-- Text shown follows --

The positioning and repositioning of WPRCs 402a and 402b in the wireless communication delivery environment may be tracked by WPTS 401 using a three-dimensional angle of incidence of an RF signal at any polarity paired with a distance that may be determined by using an RF signal strength or any other method. As discussed herein, an array of antennas 407 capable of measuring phase may be used to detect a wave-front angle of incidence. A respective angle of direction toward WPRCs 402a and 402b may be determined based on respective distance to WPRCs 402a and 402b and on respective power calculations. Alternatively, or additionally, the respective angle of direction to WPRCs 402a and 402b can be determined from multiple antenna array segments 407.

-- Text shown concluded --
-- Dataset content follows --

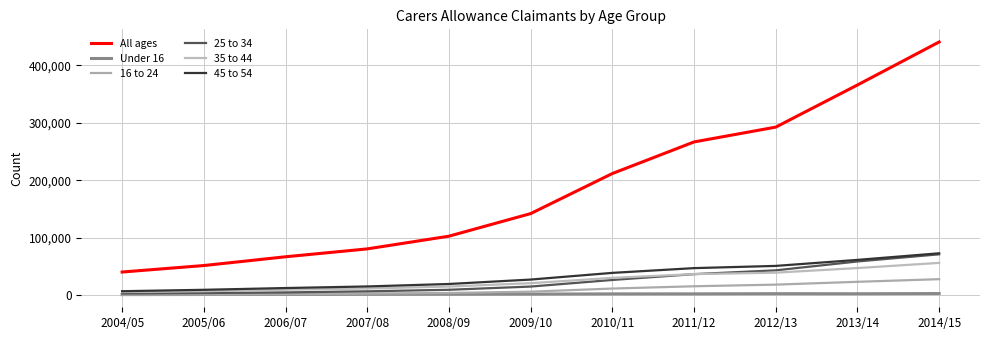

How many lines are shown in the chart?

6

-- Dataset content concluded --

- Exercises:
A – Answer these questions about the WPRC tracking text, one answer per line:
(i) What does WPTS 401 pair with a three-dimensional angle of incidence to track the WPRCs?
(ii) What may an array of antennas 407 capable of measuring phase be used to detect?
(iii) Besides respective distance, what is the respective angle of direction toward WPRCs 402a and 402b based on?
B – Repeat everything in the WPRC tracking text from "The positioning and" down to "array segments 407.".

- Answers:
A –
(i) A distance that may be determined by using an RF signal strength or any other method.
(ii) A wave-front angle of incidence.
(iii) Respective power calculations.

B –
The positioning and repositioning of WPRCs 402a and 402b in the wireless communication delivery environment may be tracked by WPTS 401 using a three-dimensional angle of incidence of an RF signal at any polarity paired with a distance that may be determined by using an RF signal strength or any other method. As discussed herein, an array of antennas 407 capable of measuring phase may be used to detect a wave-front angle of incidence. A respective angle of direction toward WPRCs 402a and 402b may be determined based on respective distance to WPRCs 402a and 402b and on respective power calculations. Alternatively, or additionally, the respective angle of direction to WPRCs 402a and 402b can be determined from multiple antenna array segments 407.